In a randomized, controlled, double-masked clinical trial, 54 patients with Demodex blepharitis were randomized 1:1 to topical lotilaner ophthalmic solution, 0.25%, or vehicle.² At the topline, all outcomes were statistically significantly higher at day 42 for patients treated with topical lotilaner ophthalmic solution, 0.25%, dosed BID compared to vehicle. A closer look at the numbers, however, shows just how effective lotilaner was in eliminating collarettes, eradicating mites, clearing erythema, and achieving a statistically significantly higher rate of composite cure (73.3% vs 10.5% in vehicle; P<.001) (Figure 1).

Figure 1. Results from a 54-patient randomized, controlled, double-masked clinical trial comparing lotilaner ophthalmic solution, 0.25% and vehicle.

While those results were impressive, Dr. Periman said the real proof of lotilaner’s effectiveness is in the 421-patient phase 3 Saturn-1 trial that compared lotilaner to vehicle at BID dosing. As with the other study, all outcomes were statistically significantly higher for lotilander versus vehicle (Figure 2). What was slightly unprecedented, though, was the degree of separation between the two study arms.

Figure 2. In the phase 3 Saturn-1 study, all outcomes were statistically significantly higher at day 43 for patients treated with topical lotilaner ophthalmic solution, 0.25% compared to vehicle.

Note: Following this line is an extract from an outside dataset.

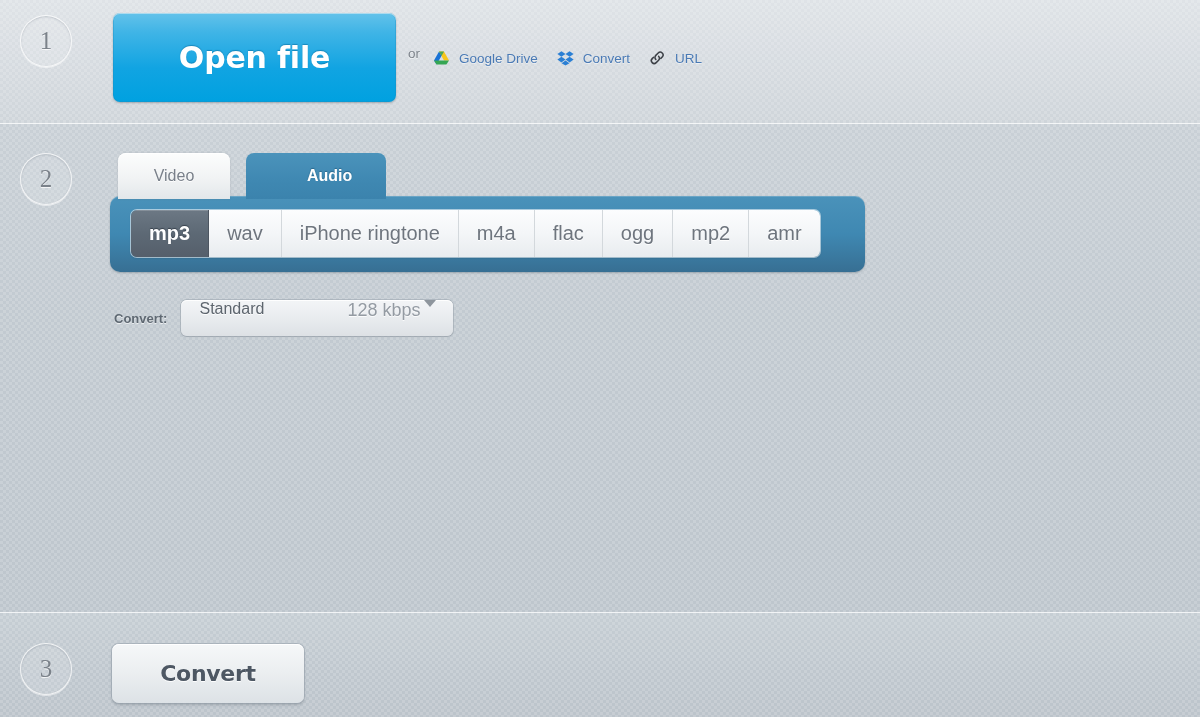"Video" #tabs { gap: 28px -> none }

“There are so few ocular surface disease treatment options that we have, procedure-based or drop-based, that have this kind of crazy-good data. I don’t know if I’ve seen this before in ocular surface disease,” Dr. Singh said.

Dr. Periman agreed: “When we look from a 30,000-foot view of how frustrating ocular surface disease can be for our colleagues and for patients alike, one of the reasons for that is we haven’t had targeted and specific, strategic therapeutics to address very common contributors. Turns out, Demodex blepharitis is involved in about 60% of your MGD cases. To have an eyedrop that is a 6-week course, that has an 81% clinically meaningful cure, is a very straightforward, time efficient, positively reinforcing approach for these ocular surface disease patients.”

1. Trattler W, Karpecki P, Rapoport Y, et al. The prevalence of Demodex blepharitis in US eye care clinic patients as determined by collarettes: a pathognomonic sign. Clin Ophthalmol. 2022;16:1153-1164. 

2. Yeu E, Holdbrook M, Baba SN, et al. Treatment of Demodex blepharitis: a prospective, randomized, controlled, double-masked clinical trial comparing topical lotilaner ophthalmic solution, 0.25% eyedrops to vehicle. Ocul Immunol Inflamm. 2022:1-9. 

3. Yeu E, Wirta DL, Karpecki Pet al; Saturn I Study Group. Lotilaner ophthalmic solution, 0.25%, for the treatment of demodex blepharitis: results of a prospective, randomized, vehicle-controlled, double-masked, pivotal trial (Saturn-1). Cornea. 2023;42(4):435-443.